··· TEXTE À LIRE

NOEL 2020 - Messe de Minuit -
Is 9, 1-6 ; Tt 2, 11-14 ; Lc 2, 1-14
Homélie du Père Abbé Luc

Frères et sœurs, Depuis quelques semaines, nous lisons au réfectoire un livre assez passionnant sur De Gaulle. Deux chapitres ont ces titres évocateurs « du libérateur au sauveur » et « le nouveau Messie », titres qui ne sont pas sans résonance avec les textes entendus en cette nuit. L’auteur n’hésite pas à utiliser ce vocabulaire religieux pour désigner aussi bien les prétentions d’un homme à redresser la France, jusqu’à identifier son sort à celui de l’Etat, que les projections idéalisées portées sur lui par le peuple français durant la seconde guerre mondiale et après. Il est intéressant de noter qu’à ce moment critique de notre histoire où tous avaient été humiliés par la défaite subie en 1940, une forte attente s’est manifestée d’avoir un sauveur, un chef qui rassemble, et derrière lequel on puisse marcher. Les paroles du prophète Isaïe peuvent nous donner à entendre en creux cette même espérance. Le prophète annonce au peuple juif éprouvé et humilié par ses ennemis, qu’une grande lumière va se lever à travers la naissance d’un enfant royal dont le pouvoir s’étendra afin que la paix soit sans fin… L’histoire des peuples se présente souvent comme une alternance de périodes d’humiliations qui suscitent une attente en un sauveur, en un homme qui va rétablir la paix, l’unité, la sécurité politique. En bonne part, De Gaulle a tenu ce rôle avec toutes les ambiguïtés du jeu politique, à ce moment précis de notre histoire.
N’est-ce pas dans un semblable contexte d’oppression, lié à l’occupation romaine, que va naitre Jésus et que peuvent être entendues les paroles de l’ange aux bergers : « Je vous annonce une bonne nouvelle, aujourd’hui vous est né un Sauveur qui est le Christ (le Messie), le Seigneur ». Aussi lorsque Jésus annoncera le Royaume de Dieu, nous savons combien ses auditeurs auront du mal à sortir d’une vision messianique trop politique. La soif d’une justice et d’une paix immédiates était si forte que leurs espoirs ont été déçus. Celui en qui on pouvait vraisemblablement reconnaitre le Messie, le Sauveur d’Israël, n’a pas libéré le peuple de l’occupation romaine. Car Jésus est venu rassembler le peuple de Dieu, non en vue d’une libération politique ou matérielle, mais nous assure Paul en la seconde lecture, « pour faire de nous son peuple, un peuple ardent à faire le bien ». Jésus se révèle être un sauveur d’une autre nature. Il ne vient pas résoudre les difficultés politiques d’un moment, ni garantir la sécurité ou l’abondance, pas même la paix politique. Il vient renouveler son peuple de l’intérieur, en le libérant des entraves du mal et du péché, et en lui donnant une nouvelle capacité de faire le bien. Il ne vient pas nous sauver sans nous, mais il nous associe très étroitement à son règne de justice et de paix en nous rendant pleinement acteurs. Telle est la grâce d’une vie nouvelle dans le bien, la justice et l’amour que Jésus a proposé et que les premiers chrétiens ont expérimentée. Une vie nouvelle fondée sur leur foi en Jésus le Messie, mort et ressuscité pour nous, et vivifiée par les eaux du baptême et le repas eucharistique. Ainsi à travers la vie de l’Eglise, à travers les sacrements, cette grâce de vie nouvelle s’est transmise de générations en générations, jusqu’à nous, appelés nous aussi à devenir d’ardents artisans de son Royaume.

······
··· ENTRÉES RÉPERTORIÉES

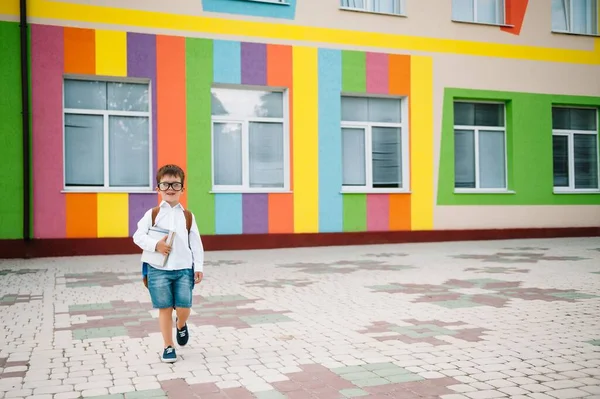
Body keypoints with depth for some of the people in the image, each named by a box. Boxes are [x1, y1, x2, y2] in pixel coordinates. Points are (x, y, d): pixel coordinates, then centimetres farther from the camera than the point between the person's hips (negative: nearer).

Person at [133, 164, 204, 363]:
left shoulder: (188, 215, 5)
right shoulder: (152, 214, 2)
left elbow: (196, 243, 6)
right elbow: (138, 236, -1)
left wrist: (198, 267, 1)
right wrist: (156, 245, -17)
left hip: (184, 268, 1)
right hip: (159, 269, -1)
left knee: (184, 308, -2)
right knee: (165, 308, 4)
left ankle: (181, 325, 34)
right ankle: (168, 346, 18)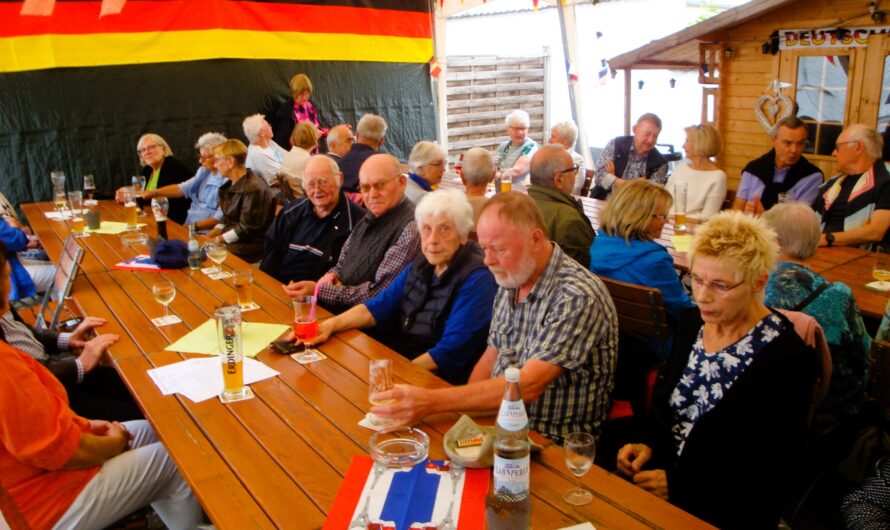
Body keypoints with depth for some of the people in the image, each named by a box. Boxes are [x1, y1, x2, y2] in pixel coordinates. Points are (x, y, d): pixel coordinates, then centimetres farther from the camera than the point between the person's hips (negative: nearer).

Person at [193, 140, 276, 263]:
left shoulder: (254, 189, -18)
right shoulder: (230, 186, 12)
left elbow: (245, 229, -17)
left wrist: (215, 240, -12)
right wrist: (208, 237, 1)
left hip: (247, 248, -8)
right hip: (229, 241, 8)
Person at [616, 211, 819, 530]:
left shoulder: (789, 360, -16)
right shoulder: (692, 323, 4)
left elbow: (772, 470, -15)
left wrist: (677, 484, -18)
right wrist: (648, 444, -4)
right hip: (659, 468, 6)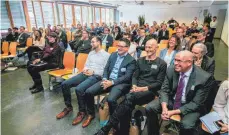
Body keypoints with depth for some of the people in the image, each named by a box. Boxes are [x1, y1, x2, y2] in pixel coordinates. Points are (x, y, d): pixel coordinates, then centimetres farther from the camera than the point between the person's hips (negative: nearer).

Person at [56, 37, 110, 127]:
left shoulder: (106, 55, -1)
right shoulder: (91, 53, 22)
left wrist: (93, 72, -15)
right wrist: (85, 69, -3)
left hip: (96, 76, -7)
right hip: (86, 73, 7)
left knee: (79, 89, -31)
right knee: (64, 84, -7)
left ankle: (82, 111, -6)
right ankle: (68, 107, 11)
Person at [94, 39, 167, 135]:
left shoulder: (162, 64, 5)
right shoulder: (140, 60, 17)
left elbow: (159, 83, -1)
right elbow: (135, 76, 14)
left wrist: (144, 88, -14)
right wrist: (134, 86, -8)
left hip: (150, 91, -3)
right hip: (137, 89, 4)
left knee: (129, 98, -33)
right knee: (128, 104, -30)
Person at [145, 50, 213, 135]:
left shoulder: (203, 78, -21)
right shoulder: (171, 70, -11)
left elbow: (196, 103, -18)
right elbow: (164, 90, -5)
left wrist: (174, 112, -25)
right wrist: (164, 107, -23)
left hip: (190, 106, -3)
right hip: (171, 100, 4)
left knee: (186, 125, -31)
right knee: (149, 108, -13)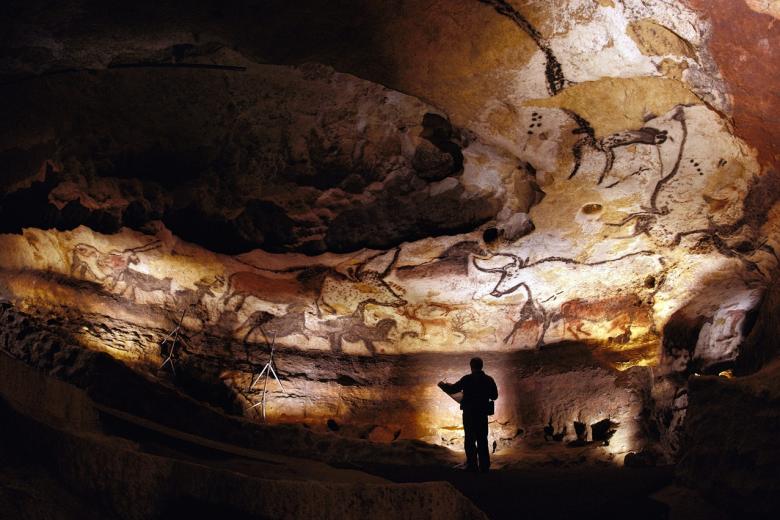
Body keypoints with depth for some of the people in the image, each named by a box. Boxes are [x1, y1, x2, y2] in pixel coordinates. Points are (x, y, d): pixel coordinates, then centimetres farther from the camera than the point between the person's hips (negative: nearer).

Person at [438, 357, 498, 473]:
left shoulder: (467, 379, -12)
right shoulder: (489, 380, -1)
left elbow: (453, 389, -8)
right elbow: (495, 396, 8)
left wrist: (443, 385, 11)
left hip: (469, 414, -3)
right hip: (483, 414, 3)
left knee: (470, 440, 4)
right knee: (482, 440, 11)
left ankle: (472, 466, 2)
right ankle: (484, 466, 12)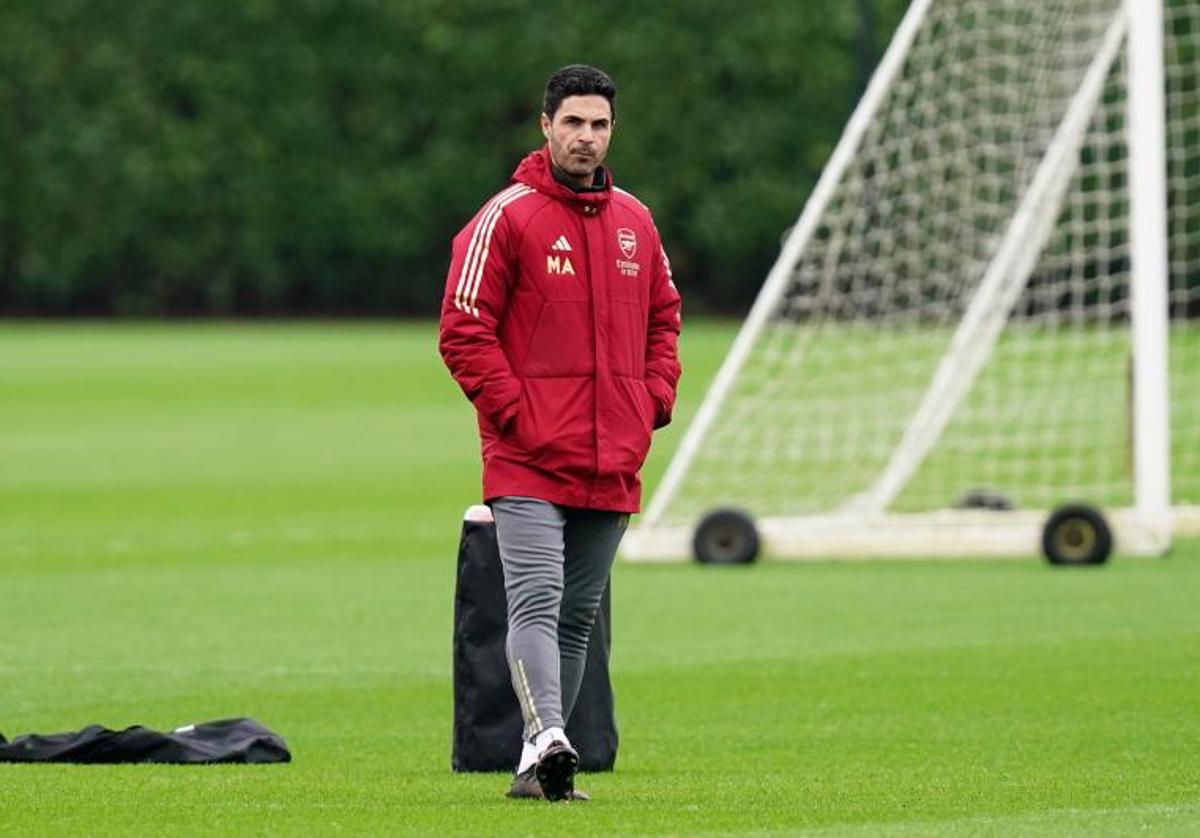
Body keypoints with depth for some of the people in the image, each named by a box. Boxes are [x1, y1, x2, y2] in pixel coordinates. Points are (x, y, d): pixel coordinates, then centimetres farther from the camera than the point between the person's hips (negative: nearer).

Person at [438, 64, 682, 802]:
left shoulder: (635, 221, 12)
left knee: (578, 619, 10)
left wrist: (654, 402, 7)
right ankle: (547, 740, -30)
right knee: (536, 603, -17)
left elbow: (663, 317, 22)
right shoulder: (507, 218, -6)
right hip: (528, 463, -6)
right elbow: (463, 331, -9)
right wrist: (516, 413, -14)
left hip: (612, 464, 6)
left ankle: (540, 764, 16)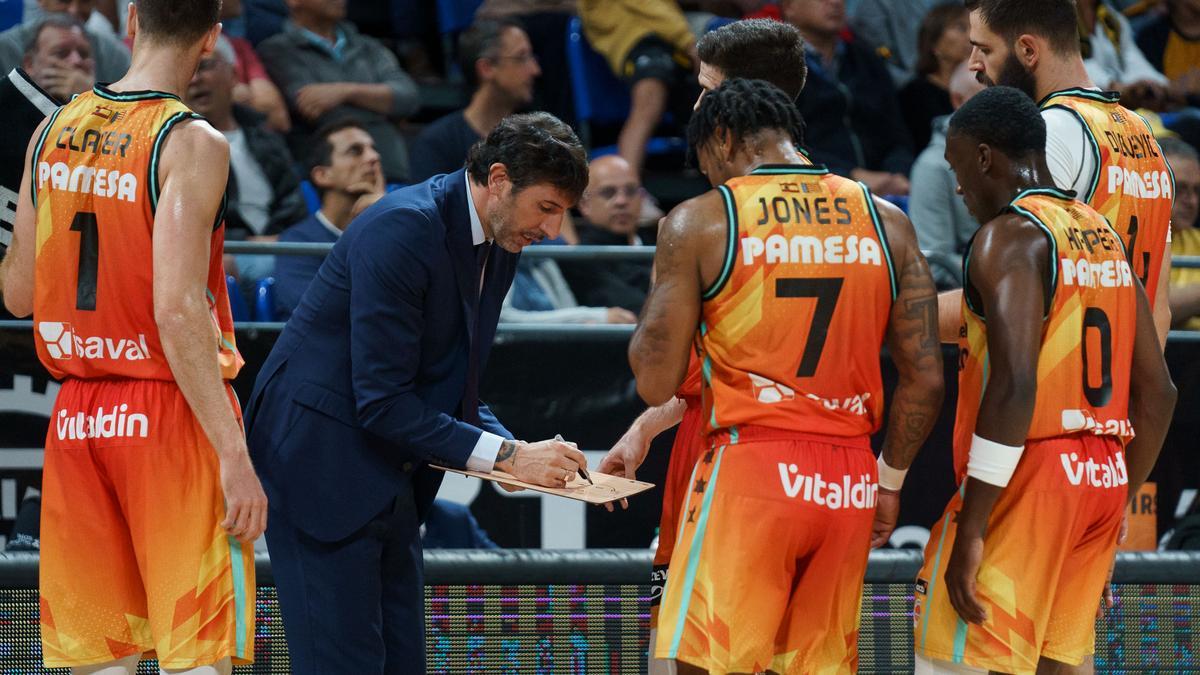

······

SÉRIE DE CONSIGNES:
a) Indiquez si chacune des affirmations suivantes s’accorde avec l’homélie, en répondant par oui ou par non et en citant les mots décisifs du texte. (i) Au réfectoire, on lit actuellement un livre consacré à De Gaulle. (ii) D’après l’homélie, Jésus a délivré le peuple de l’occupation romaine. (iii) La défaite évoquée a eu lieu en 1942.
b) Relevez toutes les références bibliques mentionnées en tête de l’homélie.
c) Poursuivez l’homélie de Noël au-delà de sa dernière phrase.

CONSIGNES CORRIGÉES:
a)
(i) Oui : « nous lisons au réfectoire un livre assez passionnant sur De Gaulle ».
(ii) Non : « n’a pas libéré le peuple de l’occupation romaine ».
(iii) Non : « la défaite subie en 1940 ».

b) Is 9, 1-6 ; Tt 2, 11-14 ; Lc 2, 1-14

c)
En cette fête de Noël, apparait dans toute sa profondeur ce mystère de grâce à l’œuvre. Nous contemplons combien est grand l’engagement de Dieu à notre égard : pour faire de nous des hommes et des femmes nouveaux, notre Dieu invisible s’est rendu visible, en notre chair il a assumé notre condition finie et fragile jusqu’à la mort. Et nous rendons grâce pour « l’échange merveilleux où nous sommes régénérés ». Car, comme nous le chanterons dans quelques instants : « lorsque le Fils de Dieu prend la condition de l’homme, la nature humaine en reçoit une incomparable noblesse : il devient tellement l’un de nous que nous devenons éternels ».
Faire mémoire ce soir de la venue du Messie Sauveur, Dieu fait homme, c’est nous disposer à accueillir encore son salut. Dieu veut nous sauver aujourd’hui, éclairer les zones d’ombre de nos vies. Il veut nous fortifier en ces temps d’épreuve liés à l’épidémie, où nous nous sentons plus fragiles afin de nous rendre plus vivants et heureux dans l’amour et dans le don de nous-mêmes. Avec nous, incluons tous ceux qui peinent à trouver les chemins de la lumière et de la vie. Confions à l’Enfant de la Crèche tant de visages en souffrance qui attendent que se lève pour eux la lumière.